Implementou ajustes e reformas liberais, com abertura econômica, tentando recuperar o país de sua frágil situação após anos de conflito. Também foram tempos de tolerância com relação à liberdade de imprensa e da inclusão, na pauta parlamentária, de questões relacionadas a liberdades civis. Isso tudo teria um forte retrocesso depois, com o retorno de Ortega -vale lembrar que a Nicarágua é dos poucos países no mundo em que o aborto é proibido em qualquer situação.

Houve, porém, fortes críticas à sua gestão devido à sua aproximação com os EUA, que queriam os sandinistas longe do poder, e com a CIA, que passou a atuar no país buscando rotas de narcotráfico.

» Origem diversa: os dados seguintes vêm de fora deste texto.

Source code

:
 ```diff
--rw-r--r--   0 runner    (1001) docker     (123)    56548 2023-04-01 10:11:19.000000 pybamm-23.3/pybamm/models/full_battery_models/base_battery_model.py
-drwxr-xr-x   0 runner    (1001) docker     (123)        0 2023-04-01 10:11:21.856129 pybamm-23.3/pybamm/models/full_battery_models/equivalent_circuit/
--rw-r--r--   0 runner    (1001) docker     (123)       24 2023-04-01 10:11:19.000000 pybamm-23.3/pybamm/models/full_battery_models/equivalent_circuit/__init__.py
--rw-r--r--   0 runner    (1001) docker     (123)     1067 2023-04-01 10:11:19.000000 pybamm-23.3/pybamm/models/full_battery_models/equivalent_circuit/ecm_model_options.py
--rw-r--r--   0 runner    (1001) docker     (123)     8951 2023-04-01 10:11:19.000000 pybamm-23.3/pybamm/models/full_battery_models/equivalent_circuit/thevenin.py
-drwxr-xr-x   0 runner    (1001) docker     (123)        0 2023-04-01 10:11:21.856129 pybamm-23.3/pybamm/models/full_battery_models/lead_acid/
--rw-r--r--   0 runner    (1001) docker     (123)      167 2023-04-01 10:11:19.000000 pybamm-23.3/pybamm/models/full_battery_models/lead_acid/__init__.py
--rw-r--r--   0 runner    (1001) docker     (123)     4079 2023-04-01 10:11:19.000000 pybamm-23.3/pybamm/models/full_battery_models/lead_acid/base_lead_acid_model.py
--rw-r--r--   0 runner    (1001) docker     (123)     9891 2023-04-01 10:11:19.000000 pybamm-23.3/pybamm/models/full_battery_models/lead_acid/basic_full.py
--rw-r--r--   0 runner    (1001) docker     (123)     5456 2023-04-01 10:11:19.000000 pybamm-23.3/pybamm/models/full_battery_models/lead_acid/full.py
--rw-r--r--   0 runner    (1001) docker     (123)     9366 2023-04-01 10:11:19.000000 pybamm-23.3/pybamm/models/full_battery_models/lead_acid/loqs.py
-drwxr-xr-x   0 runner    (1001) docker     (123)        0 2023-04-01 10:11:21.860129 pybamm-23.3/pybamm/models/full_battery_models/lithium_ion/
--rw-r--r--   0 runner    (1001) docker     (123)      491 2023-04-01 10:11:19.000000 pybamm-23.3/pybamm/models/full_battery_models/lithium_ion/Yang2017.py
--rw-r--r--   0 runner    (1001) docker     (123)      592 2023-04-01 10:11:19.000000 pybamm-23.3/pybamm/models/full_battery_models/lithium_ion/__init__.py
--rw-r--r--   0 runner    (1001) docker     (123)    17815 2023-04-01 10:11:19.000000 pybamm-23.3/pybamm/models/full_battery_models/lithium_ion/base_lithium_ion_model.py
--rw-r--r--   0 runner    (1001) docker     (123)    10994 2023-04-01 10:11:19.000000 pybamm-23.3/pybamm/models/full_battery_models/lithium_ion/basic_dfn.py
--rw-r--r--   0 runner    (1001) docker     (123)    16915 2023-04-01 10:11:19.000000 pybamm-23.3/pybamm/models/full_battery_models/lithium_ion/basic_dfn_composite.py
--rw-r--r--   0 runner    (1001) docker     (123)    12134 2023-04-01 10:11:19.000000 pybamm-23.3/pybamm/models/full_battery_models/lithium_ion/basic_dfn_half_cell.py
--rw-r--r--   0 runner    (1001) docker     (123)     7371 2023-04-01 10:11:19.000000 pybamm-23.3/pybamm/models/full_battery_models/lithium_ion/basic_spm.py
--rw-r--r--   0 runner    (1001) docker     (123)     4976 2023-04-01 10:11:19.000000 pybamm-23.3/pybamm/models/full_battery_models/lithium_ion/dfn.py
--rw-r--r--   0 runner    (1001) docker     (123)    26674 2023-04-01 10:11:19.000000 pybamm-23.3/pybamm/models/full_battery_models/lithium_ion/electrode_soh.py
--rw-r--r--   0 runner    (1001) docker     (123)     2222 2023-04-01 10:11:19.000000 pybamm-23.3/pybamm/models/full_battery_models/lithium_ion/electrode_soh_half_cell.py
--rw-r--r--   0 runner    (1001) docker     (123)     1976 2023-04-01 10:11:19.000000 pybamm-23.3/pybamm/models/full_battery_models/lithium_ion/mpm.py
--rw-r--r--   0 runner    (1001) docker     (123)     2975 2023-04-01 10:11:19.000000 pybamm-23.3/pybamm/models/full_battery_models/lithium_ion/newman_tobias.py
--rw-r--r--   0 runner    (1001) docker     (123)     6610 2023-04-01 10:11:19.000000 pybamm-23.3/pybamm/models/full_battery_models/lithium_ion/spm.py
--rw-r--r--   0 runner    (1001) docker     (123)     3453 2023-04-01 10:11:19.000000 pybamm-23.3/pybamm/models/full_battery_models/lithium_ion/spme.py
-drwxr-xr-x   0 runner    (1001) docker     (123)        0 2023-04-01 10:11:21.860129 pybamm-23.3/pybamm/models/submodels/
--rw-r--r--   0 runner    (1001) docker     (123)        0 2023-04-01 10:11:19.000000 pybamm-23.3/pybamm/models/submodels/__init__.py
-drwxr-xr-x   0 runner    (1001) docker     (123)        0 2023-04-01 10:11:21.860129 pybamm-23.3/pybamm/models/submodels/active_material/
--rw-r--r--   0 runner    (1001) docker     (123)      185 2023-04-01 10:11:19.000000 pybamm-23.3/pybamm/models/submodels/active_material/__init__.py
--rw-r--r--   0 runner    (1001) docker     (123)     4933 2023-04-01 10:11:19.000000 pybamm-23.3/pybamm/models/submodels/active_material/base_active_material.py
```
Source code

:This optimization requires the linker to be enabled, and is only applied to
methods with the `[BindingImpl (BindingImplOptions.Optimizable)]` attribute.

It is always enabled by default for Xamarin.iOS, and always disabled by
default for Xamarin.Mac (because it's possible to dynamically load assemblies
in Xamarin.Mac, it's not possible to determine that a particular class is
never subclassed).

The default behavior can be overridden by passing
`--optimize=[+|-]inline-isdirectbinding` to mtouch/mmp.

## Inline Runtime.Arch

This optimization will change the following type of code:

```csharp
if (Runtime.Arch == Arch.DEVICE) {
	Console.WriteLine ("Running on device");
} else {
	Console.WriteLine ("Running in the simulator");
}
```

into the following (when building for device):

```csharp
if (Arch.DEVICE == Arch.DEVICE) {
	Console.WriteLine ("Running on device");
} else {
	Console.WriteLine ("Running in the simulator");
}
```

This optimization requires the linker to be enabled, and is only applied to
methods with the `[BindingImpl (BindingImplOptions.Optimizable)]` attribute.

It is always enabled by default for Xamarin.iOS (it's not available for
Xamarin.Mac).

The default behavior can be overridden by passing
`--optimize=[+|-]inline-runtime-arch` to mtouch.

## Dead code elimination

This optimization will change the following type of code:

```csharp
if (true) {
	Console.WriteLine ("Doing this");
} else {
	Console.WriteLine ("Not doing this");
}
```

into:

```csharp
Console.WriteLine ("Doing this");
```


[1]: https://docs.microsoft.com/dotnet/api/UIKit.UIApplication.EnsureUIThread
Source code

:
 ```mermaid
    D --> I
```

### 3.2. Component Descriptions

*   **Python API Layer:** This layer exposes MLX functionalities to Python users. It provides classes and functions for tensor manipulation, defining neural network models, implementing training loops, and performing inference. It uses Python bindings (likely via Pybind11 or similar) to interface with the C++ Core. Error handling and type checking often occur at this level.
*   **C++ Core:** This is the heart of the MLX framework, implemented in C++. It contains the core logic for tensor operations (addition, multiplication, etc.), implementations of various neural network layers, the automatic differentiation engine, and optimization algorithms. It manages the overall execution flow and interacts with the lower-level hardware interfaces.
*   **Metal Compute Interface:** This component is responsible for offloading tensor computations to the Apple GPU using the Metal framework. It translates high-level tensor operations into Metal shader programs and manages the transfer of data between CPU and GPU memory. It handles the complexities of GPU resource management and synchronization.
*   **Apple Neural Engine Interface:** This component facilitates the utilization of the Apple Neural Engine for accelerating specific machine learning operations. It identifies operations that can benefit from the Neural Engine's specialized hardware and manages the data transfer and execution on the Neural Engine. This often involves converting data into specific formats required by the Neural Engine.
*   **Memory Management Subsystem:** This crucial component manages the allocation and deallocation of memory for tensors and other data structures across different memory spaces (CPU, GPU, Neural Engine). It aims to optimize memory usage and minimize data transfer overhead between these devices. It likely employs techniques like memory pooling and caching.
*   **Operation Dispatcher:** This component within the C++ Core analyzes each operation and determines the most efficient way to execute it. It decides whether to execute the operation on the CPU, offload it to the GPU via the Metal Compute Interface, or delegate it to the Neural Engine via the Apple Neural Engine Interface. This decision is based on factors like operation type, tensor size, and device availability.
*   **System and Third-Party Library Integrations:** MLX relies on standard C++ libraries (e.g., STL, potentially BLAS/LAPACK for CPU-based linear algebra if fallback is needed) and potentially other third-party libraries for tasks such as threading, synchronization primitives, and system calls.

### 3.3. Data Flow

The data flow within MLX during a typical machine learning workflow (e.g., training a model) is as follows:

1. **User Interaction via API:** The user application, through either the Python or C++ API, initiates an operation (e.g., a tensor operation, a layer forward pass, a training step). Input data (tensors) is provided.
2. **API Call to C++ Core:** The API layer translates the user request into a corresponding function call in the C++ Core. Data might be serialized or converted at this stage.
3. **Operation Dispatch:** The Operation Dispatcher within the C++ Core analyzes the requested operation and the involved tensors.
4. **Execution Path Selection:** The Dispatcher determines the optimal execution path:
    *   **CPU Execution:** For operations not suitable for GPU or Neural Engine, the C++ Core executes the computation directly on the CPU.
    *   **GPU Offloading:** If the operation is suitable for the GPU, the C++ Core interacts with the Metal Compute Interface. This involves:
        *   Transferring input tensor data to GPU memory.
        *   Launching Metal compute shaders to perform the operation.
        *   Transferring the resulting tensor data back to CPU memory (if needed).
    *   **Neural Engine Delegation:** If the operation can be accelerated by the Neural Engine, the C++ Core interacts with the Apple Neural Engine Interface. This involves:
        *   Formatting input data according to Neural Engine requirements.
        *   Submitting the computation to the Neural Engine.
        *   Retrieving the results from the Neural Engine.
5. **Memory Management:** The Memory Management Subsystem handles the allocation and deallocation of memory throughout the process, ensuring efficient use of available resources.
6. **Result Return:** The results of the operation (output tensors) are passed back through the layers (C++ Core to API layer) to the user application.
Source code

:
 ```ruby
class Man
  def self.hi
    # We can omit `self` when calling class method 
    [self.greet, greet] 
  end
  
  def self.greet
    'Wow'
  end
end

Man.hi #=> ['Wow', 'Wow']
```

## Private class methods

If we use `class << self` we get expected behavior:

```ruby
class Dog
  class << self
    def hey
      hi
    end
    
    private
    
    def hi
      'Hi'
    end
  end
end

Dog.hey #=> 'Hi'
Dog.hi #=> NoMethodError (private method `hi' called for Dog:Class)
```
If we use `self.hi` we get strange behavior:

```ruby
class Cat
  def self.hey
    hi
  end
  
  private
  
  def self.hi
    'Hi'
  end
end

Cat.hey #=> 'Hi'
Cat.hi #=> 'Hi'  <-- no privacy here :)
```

“É incrível olhar com os olhos de hoje. Mas eu, na época da Revolução Sandinista (1979), era um fiel seguidor do movimento, dirigia o jornal oficial, era leal a Ortega e fui contra a candidatura da minha mãe, que era vista como uma burguesa por jovens revolucionários como eu. Agora reconheço que seu legado é imenso e se tivéssemos seguido o caminho que ela apontou, talvez a Nicarágua não estivesse nessa situação”, diz à Folha o filho mais novo de Violeta, Carlos Fernando Chamorro, hoje diretor de um jornal opositor a Ortega, o “El Confidencial”.

Primeira presidente mulher da Nicarágua, Chamorro teve uma trajetória peculiar. Havia sido casada com Pedro Joaquín Chamorro Cardenal (1924-1978), diretor do jornal “La Prensa”, um feroz crítico da ditadura de Anastasio Somoza Debayle e que terminou sendo assassinado.

“A partir daí, ela se tornou ainda mais envolvida nas questões políticas, assumiu a direção do jornal e deixou a mim e a meus irmãos a lição de que a liberdade de expressão era uma coisa sagrada, embora houvesse diferenças entre o modo como pensávamos”, diz Carlos Fernando Chamorro. Além dele, o casal teve outros três filhos, Pedro Joaquín, Claudia Lucía e Cristiana.

Nos últimos anos, Chamorro já estava distanciada da política. Segundo o intelectual nicaraguense Sérgio Ramírez, que chegou a ser vice-presidente de Ortega, nos anos 1980, Chamorro foi se desiludindo com o futuro do país. Depois, vieram os problemas de saúde, e, há poucas semanas, uma embolia tornou seu estado mais grave.

Hoje também um dissidente do sandinismo e dedicado basicamente à literatura, Ramírez diz que “A história certamente fará justiça a Violeta, principalmente se olharmos para nossa triste situação nos dias de hoje. Uma mulher corajosa, tomou as rédeas da luta do marido, mas também impôs uma marca pessoal num momento em que era muito perigoso fazer política”, diz Ramírez à Folha.